Each record below must come back exactly as written; its pictures must not.
▬▬▬
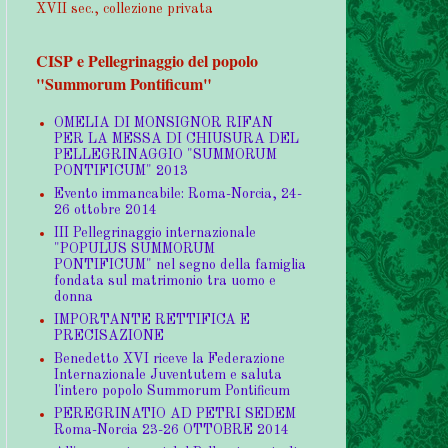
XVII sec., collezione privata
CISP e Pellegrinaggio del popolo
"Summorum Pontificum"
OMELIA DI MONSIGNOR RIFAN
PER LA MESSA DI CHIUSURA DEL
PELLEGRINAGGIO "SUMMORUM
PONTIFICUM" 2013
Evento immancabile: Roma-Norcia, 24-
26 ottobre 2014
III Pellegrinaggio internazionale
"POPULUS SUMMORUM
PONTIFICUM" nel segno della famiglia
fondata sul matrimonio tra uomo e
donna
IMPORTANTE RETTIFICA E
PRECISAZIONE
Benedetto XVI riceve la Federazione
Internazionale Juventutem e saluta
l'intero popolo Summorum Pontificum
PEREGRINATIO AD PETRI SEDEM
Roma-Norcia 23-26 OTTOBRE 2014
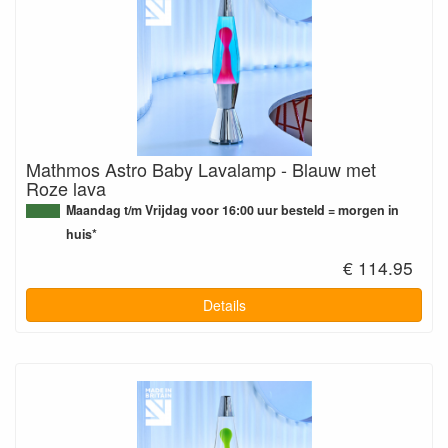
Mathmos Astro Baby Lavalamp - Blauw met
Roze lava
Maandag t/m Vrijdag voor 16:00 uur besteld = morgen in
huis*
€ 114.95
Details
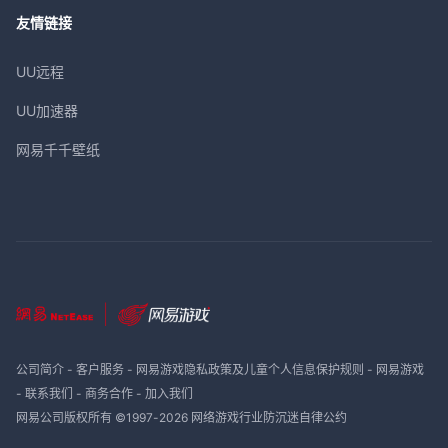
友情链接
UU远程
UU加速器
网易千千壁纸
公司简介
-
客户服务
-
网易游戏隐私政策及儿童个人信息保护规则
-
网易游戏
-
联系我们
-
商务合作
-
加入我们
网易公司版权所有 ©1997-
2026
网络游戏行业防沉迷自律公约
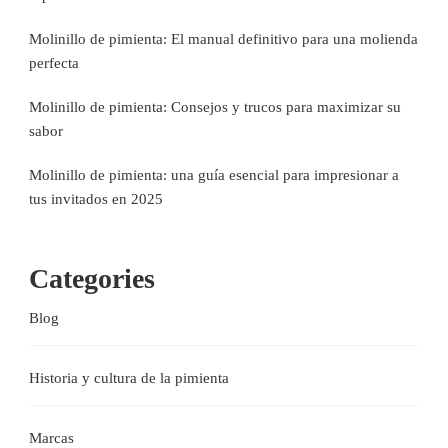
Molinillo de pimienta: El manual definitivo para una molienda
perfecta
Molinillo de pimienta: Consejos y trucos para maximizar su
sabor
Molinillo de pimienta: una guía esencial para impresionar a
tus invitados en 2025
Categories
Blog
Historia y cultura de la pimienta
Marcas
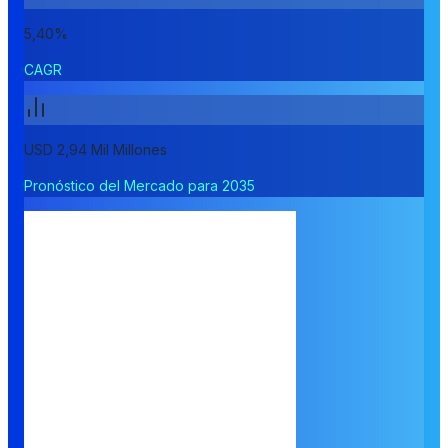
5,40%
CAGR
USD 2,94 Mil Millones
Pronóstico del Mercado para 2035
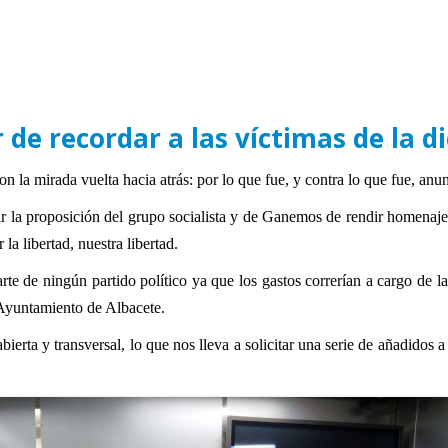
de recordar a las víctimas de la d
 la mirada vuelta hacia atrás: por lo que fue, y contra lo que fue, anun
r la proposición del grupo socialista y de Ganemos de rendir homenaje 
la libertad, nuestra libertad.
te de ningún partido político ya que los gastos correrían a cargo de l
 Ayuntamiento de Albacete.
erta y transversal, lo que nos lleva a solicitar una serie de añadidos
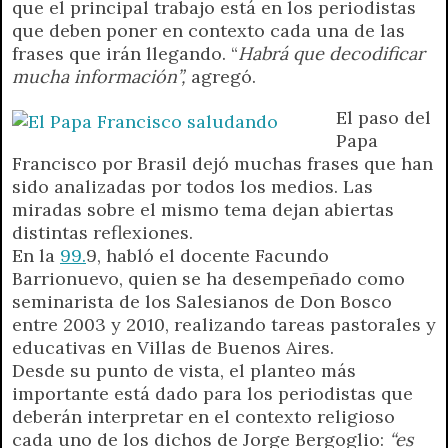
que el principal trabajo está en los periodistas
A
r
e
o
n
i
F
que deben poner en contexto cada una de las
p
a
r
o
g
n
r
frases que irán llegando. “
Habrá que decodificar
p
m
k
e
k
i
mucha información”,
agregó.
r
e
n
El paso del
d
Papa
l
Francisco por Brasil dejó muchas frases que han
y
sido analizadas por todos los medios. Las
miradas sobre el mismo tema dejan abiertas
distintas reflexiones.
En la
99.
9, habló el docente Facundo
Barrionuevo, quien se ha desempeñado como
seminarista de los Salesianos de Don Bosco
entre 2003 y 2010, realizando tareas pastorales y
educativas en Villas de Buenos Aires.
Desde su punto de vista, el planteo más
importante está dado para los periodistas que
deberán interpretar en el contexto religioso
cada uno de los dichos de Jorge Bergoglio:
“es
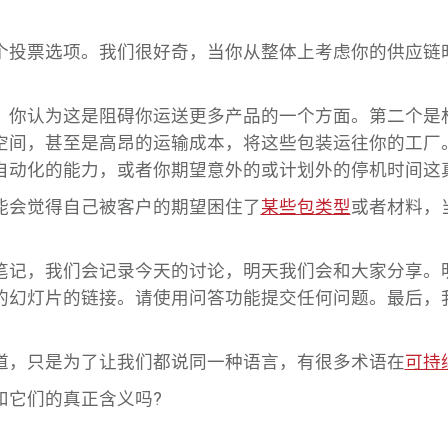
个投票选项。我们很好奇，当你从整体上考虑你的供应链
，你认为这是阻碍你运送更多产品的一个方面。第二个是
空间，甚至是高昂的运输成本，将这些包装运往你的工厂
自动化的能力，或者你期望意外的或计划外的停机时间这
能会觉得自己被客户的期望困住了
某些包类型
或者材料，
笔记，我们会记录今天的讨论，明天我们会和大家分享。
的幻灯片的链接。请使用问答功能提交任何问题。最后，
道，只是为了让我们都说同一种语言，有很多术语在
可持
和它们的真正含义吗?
▬▬▬
§ **WRITTEN ANSWER**:
XVII sec., collezione privata
CISP e Pellegrinaggio del popolo
"Summorum Pontificum"
OMELIA DI MONSIGNOR RIFAN
PER LA MESSA DI CHIUSURA DEL
PELLEGRINAGGIO "SUMMORUM
PONTIFICUM" 2013
Evento immancabile: Roma-Norcia, 24-
26 ottobre 2014
III Pellegrinaggio internazionale
"POPULUS SUMMORUM
PONTIFICUM" nel segno della famiglia
fondata sul matrimonio tra uomo e
donna
IMPORTANTE RETTIFICA E
PRECISAZIONE
Benedetto XVI riceve la Federazione
Internazionale Juventutem e saluta
l'intero popolo Summorum Pontificum
PEREGRINATIO AD PETRI SEDEM
Roma-Norcia 23-26 OTTOBRE 2014
Mathmos Astro Baby Lavalamp - Blauw met
Roze lava
Maandag t/m Vrijdag voor 16:00 uur besteld = morgen in
huis*
€ 114.95
Details
友情链接
UU远程
UU加速器
网易千千壁纸
公司简介
-
客户服务
-
网易游戏隐私政策及儿童个人信息保护规则
-
网易游戏
-
联系我们
-
商务合作
-
加入我们
网易公司版权所有 ©1997-
2026
网络游戏行业防沉迷自律公约
Molinillo de pimienta: El manual definitivo para una molienda
perfecta
Molinillo de pimienta: Consejos y trucos para maximizar su
sabor
Molinillo de pimienta: una guía esencial para impresionar a
tus invitados en 2025
Categories
Blog
Historia y cultura de la pimienta
Marcas
5,40%
CAGR
USD 2,94 Mil Millones
Pronóstico del Mercado para 2035
de recordar a las víctimas de la d
 la mirada vuelta hacia atrás: por lo que fue, y contra lo que fue, anun
r la proposición del grupo socialista y de Ganemos de rendir homenaje 
la libertad, nuestra libertad.
te de ningún partido político ya que los gastos correrían a cargo de l
 Ayuntamiento de Albacete.
erta y transversal, lo que nos lleva a solicitar una serie de añadidos
que el principal trabajo está en los periodistas
A
r
e
o
n
i
F
que deben poner en contexto cada una de las
p
a
r
o
g
n
r
frases que irán llegando. “
Habrá que decodificar
p
m
k
e
k
i
mucha información”,
agregó.
r
e
n
El paso del
d
Papa
l
Francisco por Brasil dejó muchas frases que han
y
sido analizadas por todos los medios. Las
miradas sobre el mismo tema dejan abiertas
distintas reflexiones.
En la
99.
9, habló el docente Facundo
Barrionuevo, quien se ha desempeñado como
seminarista de los Salesianos de Don Bosco
entre 2003 y 2010, realizando tareas pastorales y
educativas en Villas de Buenos Aires.
Desde su punto de vista, el planteo más
importante está dado para los periodistas que
deberán interpretar en el contexto religioso
cada uno de los dichos de Jorge Bergoglio:
“es
个投票选项。我们很好奇，当你从整体上考虑你的供应链
，你认为这是阻碍你运送更多产品的一个方面。第二个是
空间，甚至是高昂的运输成本，将这些包装运往你的工厂
自动化的能力，或者你期望意外的或计划外的停机时间这
能会觉得自己被客户的期望困住了
某些包类型
或者材料，
笔记，我们会记录今天的讨论，明天我们会和大家分享。
的幻灯片的链接。请使用问答功能提交任何问题。最后，
道，只是为了让我们都说同一种语言，有很多术语在
可持
和它们的真正含义吗?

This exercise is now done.